__Data under study__:
· · ·

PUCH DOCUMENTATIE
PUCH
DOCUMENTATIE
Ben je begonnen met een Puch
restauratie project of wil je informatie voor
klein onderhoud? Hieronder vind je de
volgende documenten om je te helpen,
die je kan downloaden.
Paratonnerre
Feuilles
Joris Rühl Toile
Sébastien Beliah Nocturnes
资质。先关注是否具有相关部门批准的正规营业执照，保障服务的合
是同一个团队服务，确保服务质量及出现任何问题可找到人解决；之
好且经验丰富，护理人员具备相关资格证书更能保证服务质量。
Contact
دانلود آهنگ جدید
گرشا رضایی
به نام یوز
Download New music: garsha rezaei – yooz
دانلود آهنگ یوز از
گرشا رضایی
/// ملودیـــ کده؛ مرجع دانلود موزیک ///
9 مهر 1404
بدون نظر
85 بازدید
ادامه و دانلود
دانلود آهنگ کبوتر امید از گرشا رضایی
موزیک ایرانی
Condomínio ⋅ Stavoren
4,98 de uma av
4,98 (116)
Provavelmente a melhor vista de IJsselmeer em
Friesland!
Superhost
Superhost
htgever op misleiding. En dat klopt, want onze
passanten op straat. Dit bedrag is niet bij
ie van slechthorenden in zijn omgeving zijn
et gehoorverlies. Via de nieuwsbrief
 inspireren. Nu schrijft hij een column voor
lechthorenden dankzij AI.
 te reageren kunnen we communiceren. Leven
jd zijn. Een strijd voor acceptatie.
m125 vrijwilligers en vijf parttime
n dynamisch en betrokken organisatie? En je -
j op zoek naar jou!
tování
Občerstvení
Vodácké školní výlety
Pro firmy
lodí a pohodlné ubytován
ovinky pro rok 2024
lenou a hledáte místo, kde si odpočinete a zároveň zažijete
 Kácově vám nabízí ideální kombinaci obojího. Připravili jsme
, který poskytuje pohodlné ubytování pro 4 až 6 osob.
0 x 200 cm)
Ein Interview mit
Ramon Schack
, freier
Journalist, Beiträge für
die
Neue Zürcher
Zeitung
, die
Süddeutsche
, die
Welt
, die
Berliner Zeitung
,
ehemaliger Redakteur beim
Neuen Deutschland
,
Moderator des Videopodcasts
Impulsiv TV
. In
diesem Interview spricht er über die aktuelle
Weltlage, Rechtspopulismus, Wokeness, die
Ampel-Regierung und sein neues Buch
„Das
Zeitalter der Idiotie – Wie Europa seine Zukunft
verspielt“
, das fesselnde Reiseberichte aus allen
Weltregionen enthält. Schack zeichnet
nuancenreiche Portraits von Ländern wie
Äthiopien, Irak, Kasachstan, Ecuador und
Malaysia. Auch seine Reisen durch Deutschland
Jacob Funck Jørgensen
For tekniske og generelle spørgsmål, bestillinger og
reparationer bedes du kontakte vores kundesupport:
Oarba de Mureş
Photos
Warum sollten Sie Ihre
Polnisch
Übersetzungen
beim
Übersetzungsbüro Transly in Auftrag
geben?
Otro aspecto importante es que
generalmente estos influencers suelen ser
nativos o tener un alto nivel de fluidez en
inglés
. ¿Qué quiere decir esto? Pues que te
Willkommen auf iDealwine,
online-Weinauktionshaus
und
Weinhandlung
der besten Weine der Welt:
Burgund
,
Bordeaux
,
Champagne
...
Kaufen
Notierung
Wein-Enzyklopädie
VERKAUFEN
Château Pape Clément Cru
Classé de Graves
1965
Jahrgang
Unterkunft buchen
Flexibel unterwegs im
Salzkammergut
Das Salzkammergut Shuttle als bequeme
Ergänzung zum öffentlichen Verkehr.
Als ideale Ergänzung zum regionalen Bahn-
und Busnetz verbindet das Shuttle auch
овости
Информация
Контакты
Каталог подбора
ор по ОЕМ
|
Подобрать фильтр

· · ·

__Job item__: Put the lines from the first one through the line containing "Sébastien Beliah Nocturnes" into a Markdown table with the columns Row and Text. Number each line in Row, and leave out any blank lines.

__Solution to this problem__:
| Row | Text |
|---|---|
| 1 | PUCH DOCUMENTATIE |
| 2 | PUCH |
| 3 | DOCUMENTATIE |
| 4 | Ben je begonnen met een Puch |
| 5 | restauratie project of wil je informatie voor |
| 6 | klein onderhoud? Hieronder vind je de |
| 7 | volgende documenten om je te helpen, |
| 8 | die je kan downloaden. |
| 9 | Paratonnerre |
| 10 | Feuilles |
| 11 | Joris Rühl Toile |
| 12 | Sébastien Beliah Nocturnes |